Anonymous: Yes, yes, yes! You are your mother's last line of defense at a time when one of the first (and sometimes unnoticed) problems for the person with AD is failure of judgment. It is already past time to have financial safeguards in place for your mother. Do not pass "GO"--consult the family members who should be involved, if any, and see an eldercare and/or estate attorney for a Durable Power of Attorney. Be certain to get several notarized copies from the attorney, as some financial institutions require an "original copy". It may not be immediately necessary, but if not, it certainly soon will be. Her accounts should be reviewed, and a family member added to them (at minimum)so that regular review, on or offline, is possible.It takes an unscrupulous person only a very short time to notice or find what is kept where, and to take advantage of that knowledge. If, on the other hand, the person who is "courting" your mother is well-intentioned AND well-informed, you will be able to sleep peacefully knowing that should it become a problem, with this suitor or the next (it happens!), your mother's assets will be there for her when she needs them. Make no mistake--she WILL, eventually, need the protection. When carefully done, this can make your mother feel protected and cared for, rather than resentful and angry. Good luck to you, and watch for more posts in response to your question--this particular audience is very sympathetic and a genuinely "been there, done that" group. Your mother is fortunate to have you to look out for her.

Ron kauffman answered...

I too had to deal with a man who was sexually exploiting my mother, who also has Alzheimer's disease. At the time, mom was still living alone in her own home and had a lot of personal freedom.

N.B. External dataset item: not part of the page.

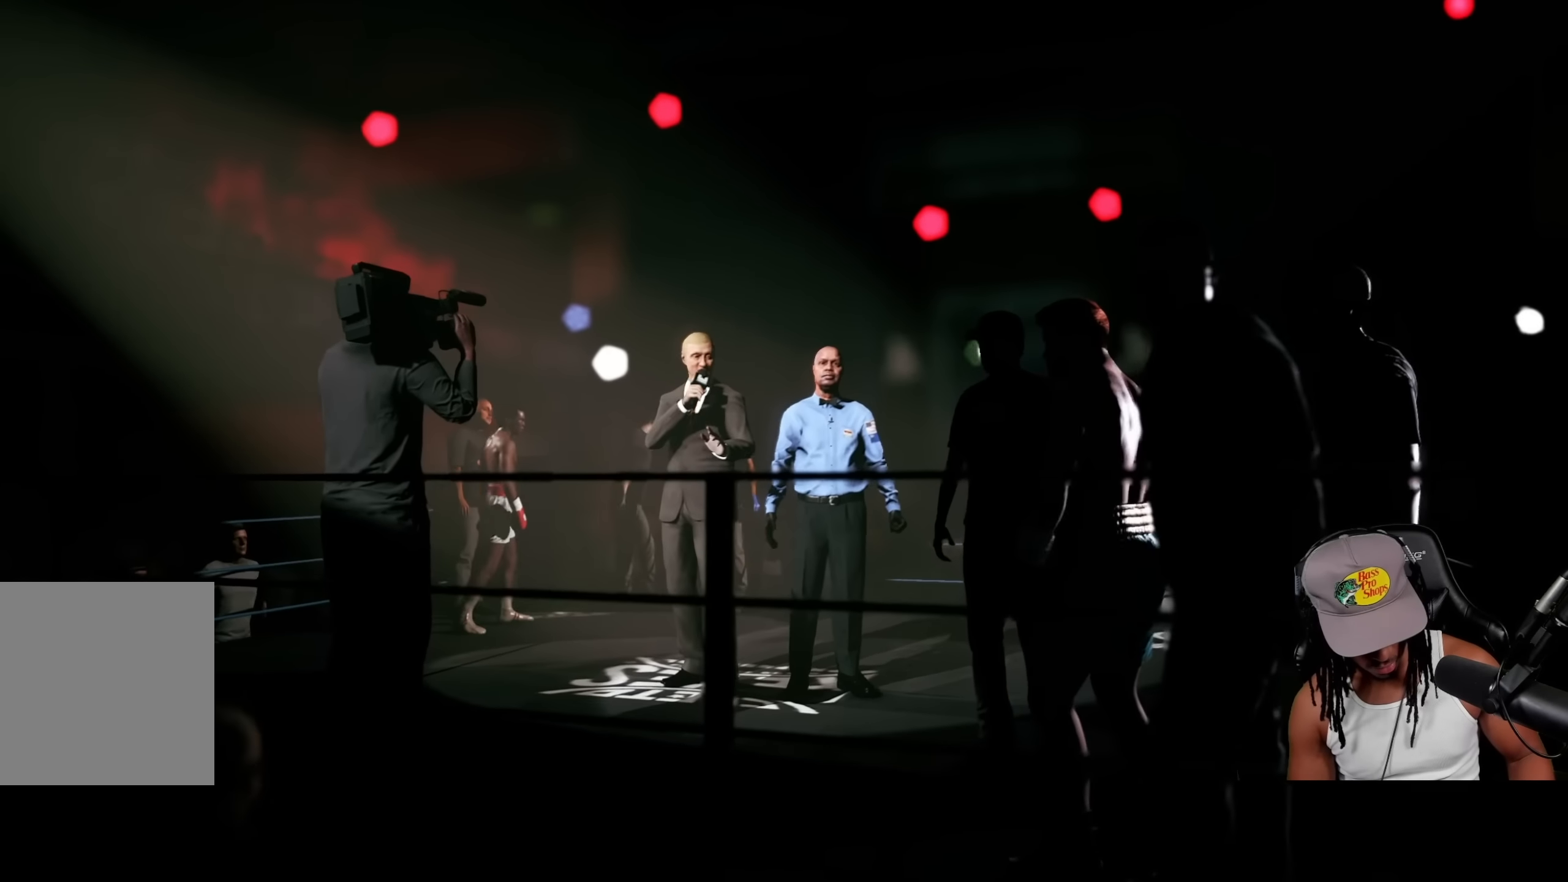
{"buttons": [], "left_stick": "center", "events": []}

I spoke to my brother and sister, both of whom live out of state, and we decided on a plan of action. Our first step was to use the Internet, which has tons of information, to check this man out. We wanted to be certain he was who he said he was, and that he didn't have a criminal record. All of that information can be had, often at no charge or for a small fee on the Internet.

Once that was done and he "checked out" we decided that our first step to protect mom from any financial exposure. That was easy - we took her credit cards away.

I also had a "Birds and Bees" discussion with mom whose first response was the predictable, "I can't get pregnant." My role was to tell her that pregnancy was the least of her worries if she was involved with a sexually active man, and that sexually transmitted diseases (STD) including HIV and Aids were risks she was dealing with if she was having unprotected sex.

It was during this time that we placed mom in an assisted living facility, but that did not curtail the situation, it only moved it to a new address. However, by explaining the problem to the facility we were able to put a lot of pressure and controls on this man.

I confronted the "gentleman" and let him know that he was not a welcome guest in mom's apartment, and I was having him blocked from entering the facility. Once he was deprived of direct and frequent access to mom, he moved on. To where or whom I have no idea.

You need to know that even if you mom has been diagnosed with early Alzheimer's, as was the case in our situation, that does not give you, as the adult child the legal right to control who she sees or where she goes UNLESS you have applied for and gotten guardianship.

Having Alzheimer's does not give you the legal authority to take away mom's rights, nor does it deprive mom of her rights. In the eyes of the law, she is of legal age and free to make choices, even bad choices. All you can do is your best to protect her within the limits of the law.

It's a tough situation, and one I've lived through. Over time, mom who was very angry at my intervention, forgave and forgot. That is truly one of the strange blessings of Alzheimer's disease.